— Data for processing —

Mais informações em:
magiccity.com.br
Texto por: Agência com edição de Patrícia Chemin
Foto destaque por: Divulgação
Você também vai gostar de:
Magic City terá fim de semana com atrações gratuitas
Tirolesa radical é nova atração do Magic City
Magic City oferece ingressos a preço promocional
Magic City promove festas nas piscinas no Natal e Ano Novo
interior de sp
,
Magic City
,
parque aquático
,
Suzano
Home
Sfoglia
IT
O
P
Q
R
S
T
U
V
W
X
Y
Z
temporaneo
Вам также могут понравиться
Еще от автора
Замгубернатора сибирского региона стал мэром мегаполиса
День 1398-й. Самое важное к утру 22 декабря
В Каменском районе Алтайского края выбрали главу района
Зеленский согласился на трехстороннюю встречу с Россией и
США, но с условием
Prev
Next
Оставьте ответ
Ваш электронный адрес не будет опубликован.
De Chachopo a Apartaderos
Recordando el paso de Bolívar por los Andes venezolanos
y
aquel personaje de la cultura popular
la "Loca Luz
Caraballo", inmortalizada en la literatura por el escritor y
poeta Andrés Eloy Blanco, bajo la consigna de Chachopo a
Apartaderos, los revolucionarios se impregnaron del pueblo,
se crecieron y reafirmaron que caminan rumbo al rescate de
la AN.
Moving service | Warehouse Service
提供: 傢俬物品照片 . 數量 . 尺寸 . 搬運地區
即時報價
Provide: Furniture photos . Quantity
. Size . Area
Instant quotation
---
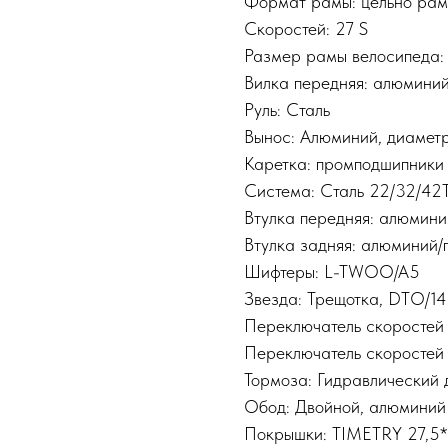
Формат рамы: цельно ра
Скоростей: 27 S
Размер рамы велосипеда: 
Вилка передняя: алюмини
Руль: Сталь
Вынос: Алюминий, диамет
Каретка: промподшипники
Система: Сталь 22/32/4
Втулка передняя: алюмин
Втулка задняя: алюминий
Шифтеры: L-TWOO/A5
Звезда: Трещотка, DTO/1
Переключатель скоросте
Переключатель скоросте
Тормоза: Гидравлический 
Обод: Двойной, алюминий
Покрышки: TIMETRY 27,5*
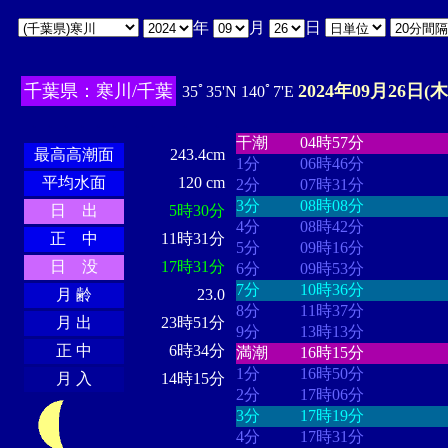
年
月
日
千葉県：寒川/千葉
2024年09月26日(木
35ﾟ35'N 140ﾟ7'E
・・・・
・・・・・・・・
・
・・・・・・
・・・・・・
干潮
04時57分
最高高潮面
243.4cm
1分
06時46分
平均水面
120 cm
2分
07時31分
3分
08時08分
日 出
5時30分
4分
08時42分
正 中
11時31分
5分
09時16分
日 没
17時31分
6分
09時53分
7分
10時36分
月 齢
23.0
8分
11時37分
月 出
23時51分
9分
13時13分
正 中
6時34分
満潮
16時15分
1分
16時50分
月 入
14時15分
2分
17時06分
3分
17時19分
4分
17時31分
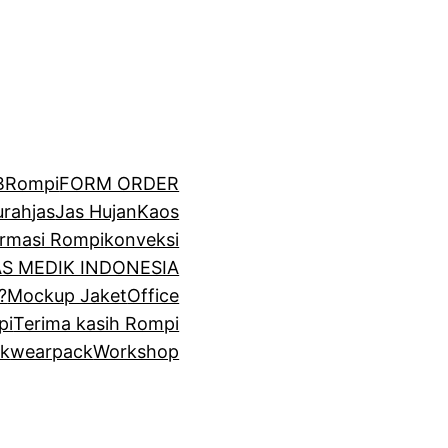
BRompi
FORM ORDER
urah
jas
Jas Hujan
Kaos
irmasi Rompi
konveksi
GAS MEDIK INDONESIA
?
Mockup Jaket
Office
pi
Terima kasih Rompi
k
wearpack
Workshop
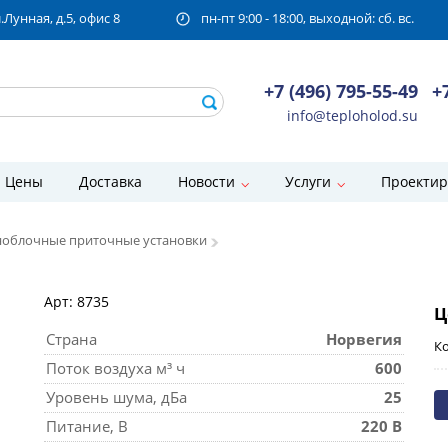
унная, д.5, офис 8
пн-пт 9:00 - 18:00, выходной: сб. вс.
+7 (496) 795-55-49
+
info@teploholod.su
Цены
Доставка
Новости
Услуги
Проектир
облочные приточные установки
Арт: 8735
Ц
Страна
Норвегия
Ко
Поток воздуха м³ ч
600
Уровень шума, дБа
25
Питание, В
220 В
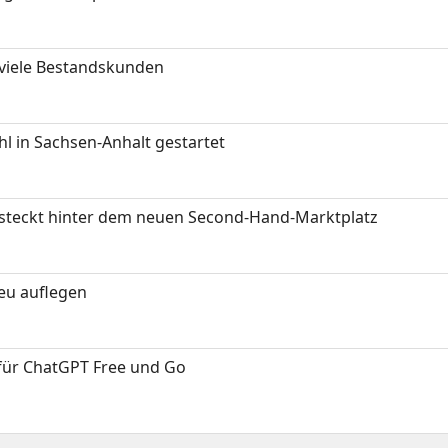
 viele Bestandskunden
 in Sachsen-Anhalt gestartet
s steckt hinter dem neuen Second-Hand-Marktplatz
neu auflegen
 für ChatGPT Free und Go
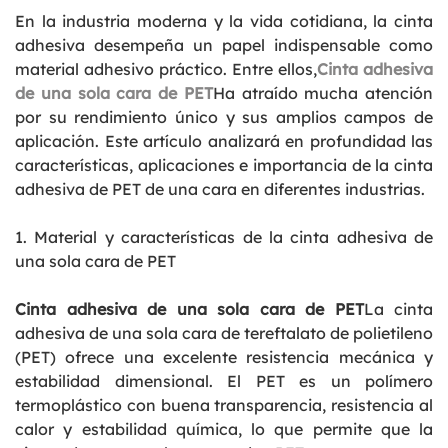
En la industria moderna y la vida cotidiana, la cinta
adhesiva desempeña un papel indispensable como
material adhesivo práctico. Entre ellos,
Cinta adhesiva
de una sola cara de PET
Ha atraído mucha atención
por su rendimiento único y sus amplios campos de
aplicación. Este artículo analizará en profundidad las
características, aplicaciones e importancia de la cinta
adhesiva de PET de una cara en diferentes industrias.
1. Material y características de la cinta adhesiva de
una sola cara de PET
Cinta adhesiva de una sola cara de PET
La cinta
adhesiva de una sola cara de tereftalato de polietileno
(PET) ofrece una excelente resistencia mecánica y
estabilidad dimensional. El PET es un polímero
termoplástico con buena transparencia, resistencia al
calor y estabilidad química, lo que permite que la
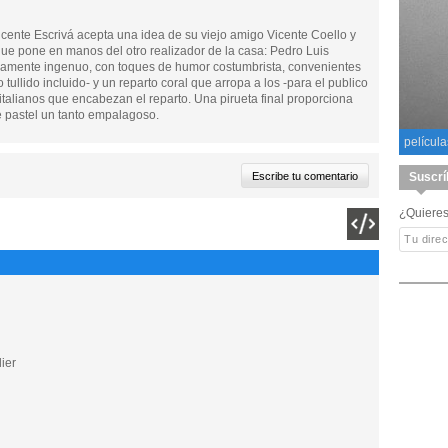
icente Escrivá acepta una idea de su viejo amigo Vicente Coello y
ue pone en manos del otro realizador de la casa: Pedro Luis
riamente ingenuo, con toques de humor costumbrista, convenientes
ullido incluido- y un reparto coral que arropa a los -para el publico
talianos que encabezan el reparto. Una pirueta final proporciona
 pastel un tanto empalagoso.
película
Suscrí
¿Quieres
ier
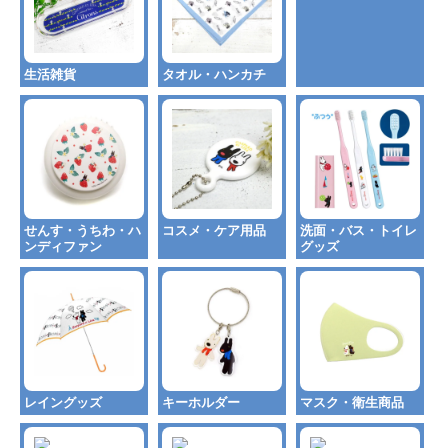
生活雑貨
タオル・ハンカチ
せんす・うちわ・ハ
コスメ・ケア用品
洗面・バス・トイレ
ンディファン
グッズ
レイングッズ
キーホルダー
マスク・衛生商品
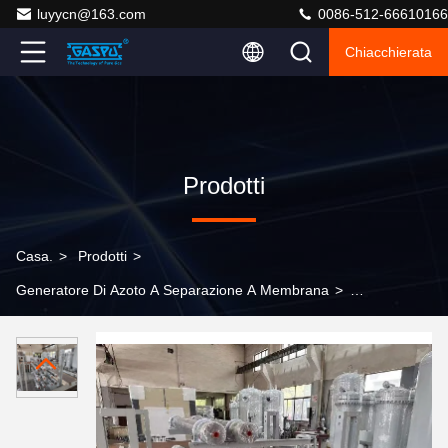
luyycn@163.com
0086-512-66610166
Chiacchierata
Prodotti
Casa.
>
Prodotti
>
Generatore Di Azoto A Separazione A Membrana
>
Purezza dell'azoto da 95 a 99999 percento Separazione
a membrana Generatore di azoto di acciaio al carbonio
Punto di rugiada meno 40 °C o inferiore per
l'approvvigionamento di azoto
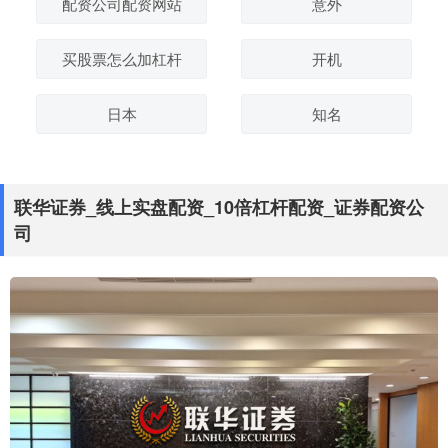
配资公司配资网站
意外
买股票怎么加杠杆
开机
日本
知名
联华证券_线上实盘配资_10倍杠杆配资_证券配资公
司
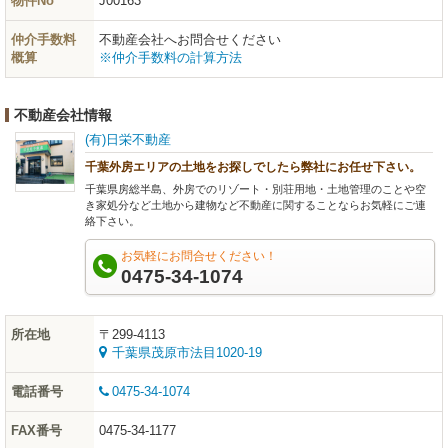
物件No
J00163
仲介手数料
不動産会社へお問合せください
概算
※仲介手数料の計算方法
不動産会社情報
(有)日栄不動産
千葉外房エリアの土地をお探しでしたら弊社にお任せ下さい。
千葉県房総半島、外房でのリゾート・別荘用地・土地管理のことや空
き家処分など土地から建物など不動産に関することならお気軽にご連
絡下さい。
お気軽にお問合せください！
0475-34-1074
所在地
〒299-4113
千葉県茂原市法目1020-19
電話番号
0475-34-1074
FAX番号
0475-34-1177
* * *
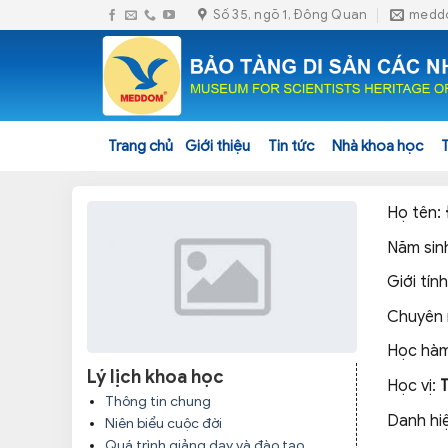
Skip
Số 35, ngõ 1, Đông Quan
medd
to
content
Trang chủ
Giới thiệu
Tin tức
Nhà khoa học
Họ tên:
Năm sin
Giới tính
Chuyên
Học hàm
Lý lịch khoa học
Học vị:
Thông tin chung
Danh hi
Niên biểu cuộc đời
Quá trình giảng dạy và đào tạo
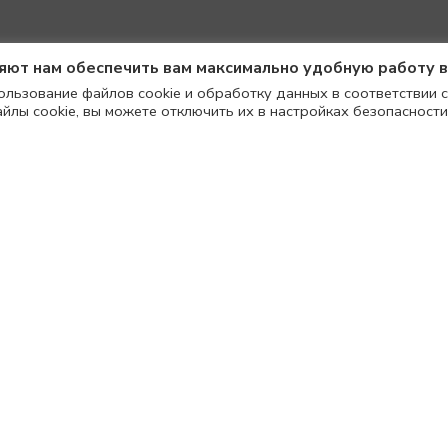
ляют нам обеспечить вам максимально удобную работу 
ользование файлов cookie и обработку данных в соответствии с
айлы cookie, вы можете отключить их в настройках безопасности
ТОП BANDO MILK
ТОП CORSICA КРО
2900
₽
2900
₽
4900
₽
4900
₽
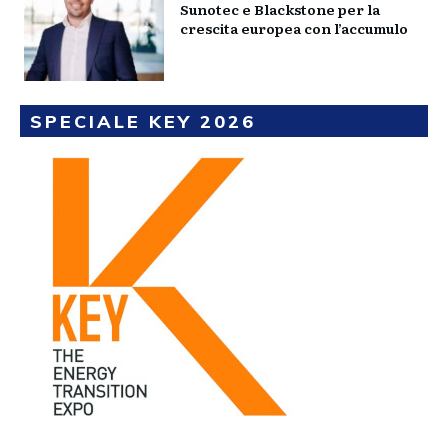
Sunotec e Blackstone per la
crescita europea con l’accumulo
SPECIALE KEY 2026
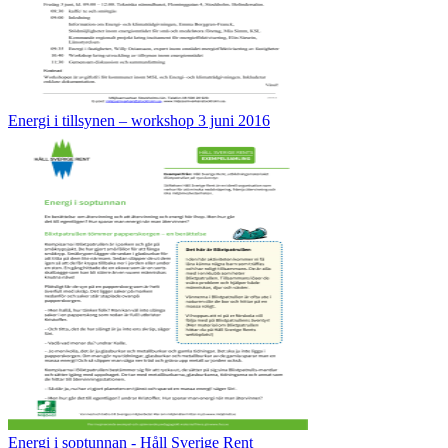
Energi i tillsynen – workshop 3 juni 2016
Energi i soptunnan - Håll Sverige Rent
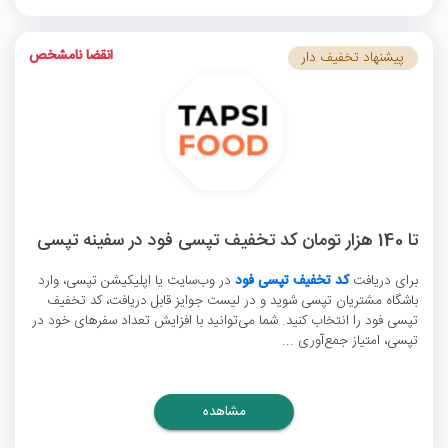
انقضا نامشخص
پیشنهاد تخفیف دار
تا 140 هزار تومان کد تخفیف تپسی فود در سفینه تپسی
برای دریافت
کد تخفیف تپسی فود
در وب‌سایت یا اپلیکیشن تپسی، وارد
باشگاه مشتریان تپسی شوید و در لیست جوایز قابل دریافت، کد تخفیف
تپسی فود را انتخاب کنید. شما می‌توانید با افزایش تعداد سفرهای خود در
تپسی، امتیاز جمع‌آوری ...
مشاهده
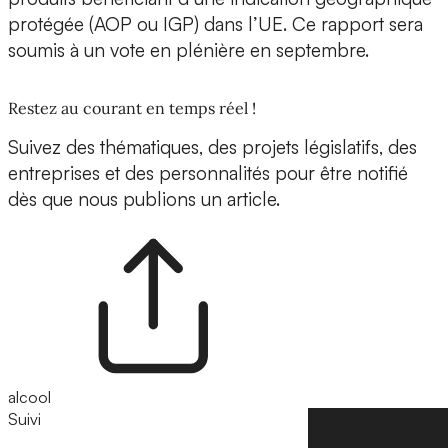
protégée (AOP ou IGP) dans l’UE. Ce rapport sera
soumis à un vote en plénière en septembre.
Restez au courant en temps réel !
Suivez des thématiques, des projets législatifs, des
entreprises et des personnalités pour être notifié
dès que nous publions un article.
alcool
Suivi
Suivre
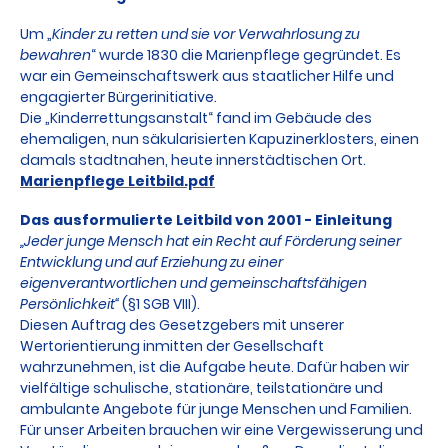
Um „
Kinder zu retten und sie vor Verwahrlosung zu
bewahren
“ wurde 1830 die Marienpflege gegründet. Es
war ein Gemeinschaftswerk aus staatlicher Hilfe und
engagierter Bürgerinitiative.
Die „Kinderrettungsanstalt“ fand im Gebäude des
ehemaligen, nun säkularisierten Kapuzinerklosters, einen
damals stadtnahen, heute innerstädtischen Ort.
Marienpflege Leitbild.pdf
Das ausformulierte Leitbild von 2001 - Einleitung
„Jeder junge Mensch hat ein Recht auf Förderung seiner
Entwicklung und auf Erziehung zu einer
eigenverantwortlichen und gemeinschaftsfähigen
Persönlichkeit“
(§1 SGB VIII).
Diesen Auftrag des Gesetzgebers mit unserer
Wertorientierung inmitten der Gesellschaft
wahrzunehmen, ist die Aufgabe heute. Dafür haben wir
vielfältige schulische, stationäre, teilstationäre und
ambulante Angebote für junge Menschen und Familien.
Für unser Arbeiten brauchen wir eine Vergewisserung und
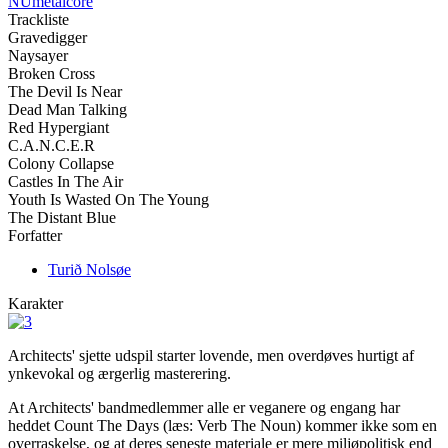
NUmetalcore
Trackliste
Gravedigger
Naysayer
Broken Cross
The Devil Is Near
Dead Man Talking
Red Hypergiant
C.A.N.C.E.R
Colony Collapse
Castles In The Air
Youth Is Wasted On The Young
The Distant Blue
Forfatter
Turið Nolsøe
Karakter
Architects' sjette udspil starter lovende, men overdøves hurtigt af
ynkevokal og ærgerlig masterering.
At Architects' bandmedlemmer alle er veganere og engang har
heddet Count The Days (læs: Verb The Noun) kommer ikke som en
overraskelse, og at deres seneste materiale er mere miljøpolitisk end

— What the exercise asks —
Write out verbatim the lines beginning with the one that contains "انقضا نامشخص" and continuing through the one that contains "باشگاه مشتریان تپسی", both included.

— Problem solution —
انقضا نامشخص
پیشنهاد تخفیف دار
تا 140 هزار تومان کد تخفیف تپسی فود در سفینه تپسی
برای دریافت
کد تخفیف تپسی فود
در وب‌سایت یا اپلیکیشن تپسی، وارد
باشگاه مشتریان تپسی شوید و در لیست جوایز قابل دریافت، کد تخفیف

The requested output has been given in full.